Source passage:
----

I find it very difficult to use task, as I cannot override environment variables if they are declared in the user's shell beforehand. Here's an example:
version: "3"
tasks:
ham:
env:
HAM: "ham"
cmds:
- echo "$HAM"
at 17:31:04 ❯ t ham
task: [ham] echo "$HAM"
ham
at 17:31:06 ❯ HAM=BONE t ham
task: [ham] echo "$HAM"
BONE
I know this has been posted before, even probably by me. The use of VAR
is not really a good workaround because specifically the commands I'm running are expecting an environment variable, not a command line parameter.
I understand this is a backwards incompatible change, so if there was a top-level set of "feature flags" that I could enable/disable to control behavior, that would be useful.
Hi @ghostsquad,
I feel your frustration and I'm open to discuss changes to how we do this. Probably the ideal scenario would be to have some kind of setting, for which we would flip the default value only on v4, for backwards compatibility as you mentioned.

----

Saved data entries
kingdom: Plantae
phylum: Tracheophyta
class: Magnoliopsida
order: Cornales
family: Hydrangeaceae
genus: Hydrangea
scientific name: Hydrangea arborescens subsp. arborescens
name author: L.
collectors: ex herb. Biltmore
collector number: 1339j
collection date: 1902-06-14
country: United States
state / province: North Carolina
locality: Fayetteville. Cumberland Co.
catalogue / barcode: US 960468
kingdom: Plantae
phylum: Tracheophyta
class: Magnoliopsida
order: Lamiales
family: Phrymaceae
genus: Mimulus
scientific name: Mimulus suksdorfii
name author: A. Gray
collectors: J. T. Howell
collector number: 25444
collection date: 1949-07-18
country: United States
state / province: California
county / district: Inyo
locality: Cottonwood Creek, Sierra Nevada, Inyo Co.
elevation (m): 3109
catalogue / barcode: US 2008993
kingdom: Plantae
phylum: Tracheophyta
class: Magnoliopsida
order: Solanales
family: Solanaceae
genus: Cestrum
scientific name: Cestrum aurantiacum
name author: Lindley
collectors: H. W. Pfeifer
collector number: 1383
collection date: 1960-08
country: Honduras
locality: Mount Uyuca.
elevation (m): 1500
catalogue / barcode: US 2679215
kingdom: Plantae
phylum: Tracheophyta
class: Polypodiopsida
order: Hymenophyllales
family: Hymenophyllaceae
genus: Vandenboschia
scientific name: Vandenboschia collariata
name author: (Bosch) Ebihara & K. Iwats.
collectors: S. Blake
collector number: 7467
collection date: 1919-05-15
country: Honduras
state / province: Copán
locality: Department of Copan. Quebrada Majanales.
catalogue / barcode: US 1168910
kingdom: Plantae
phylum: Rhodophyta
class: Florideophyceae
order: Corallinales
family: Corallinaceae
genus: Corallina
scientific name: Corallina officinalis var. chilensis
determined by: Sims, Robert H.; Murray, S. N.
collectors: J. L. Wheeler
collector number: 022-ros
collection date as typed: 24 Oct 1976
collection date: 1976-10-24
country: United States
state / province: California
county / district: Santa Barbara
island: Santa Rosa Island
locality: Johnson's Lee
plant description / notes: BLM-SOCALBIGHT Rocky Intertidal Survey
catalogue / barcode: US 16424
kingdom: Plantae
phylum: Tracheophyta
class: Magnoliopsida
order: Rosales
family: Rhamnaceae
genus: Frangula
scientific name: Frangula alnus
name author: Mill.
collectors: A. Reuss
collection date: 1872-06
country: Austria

----

Given exercise 1:
Decide whether each statement agrees with the environment-variable discussion, answering yes or no and quoting the words that settle it.
(a) The writer considers VAR a good workaround.
(b) The reply proposes flipping the default value only on v4.
(c) Running the task with HAM=BONE printed "ham".
Given exercise 2:
Answer these questions from the environment-variable discussion.
(a) What value is HAM given in the env block?
(b) What version is declared at the top of the example?
(c) What does the writer say would be useful for enabling or disabling behavior?
Given exercise 3:
Extend the environment-variable discussion, picking up after its last sentence.
These items are separate material and have no connection to the environment-variable discussion.

Answer 1:
(a) No: "is not really a good workaround because specifically the commands I'm running are expecting an environment variable, not a command line parameter."
(b) Yes: "for which we would flip the default value only on v4, for backwards compatibility"
(c) No: "BONE"

Answer 2:
(a) "ham"
(b) "3"
(c) A top-level set of "feature flags"

Answer 3:
We currently have multiple levels of ENVs:
- OS environment
- .env files
- Taskfile global ENVs
- Task specific ENVs
So we need to think in a way that make it easy for the users to understand how it works, and if we have a setting, what that would change exactly.
Currently, we follow the priority as the list above. That's kinda a convention between different tools out there. For example: .env libs usually don't override existing ENVs from the OS, and Task follows that.
On the other hand, if we inverted the priority list above, it'd make it more consistent with how variable work currently, where something like FOO: '{{.FOO | default "bar"}}'
is required if the user want the variable to be overridable.
I'm more than open for opinion so we can make a plan. 🙂
As a workaround, while we don't improve it, you need to call commands like this currently:
env FOO=bar echo $FOO
Basically making it part the command itself.
As a workaround, while we don't improve it, you need to call commands like this currently:
env FOO=bar echo $FOO
Basically making it part the command itself.
This is very redundant, and I prefer not to do this. Especially when there are many ENV vars, and when ENV vars need to be passed from task to task.
Regarding order of priority, least specific to most specific, similar to Make. In this way, Task specific ENVs take highest priority.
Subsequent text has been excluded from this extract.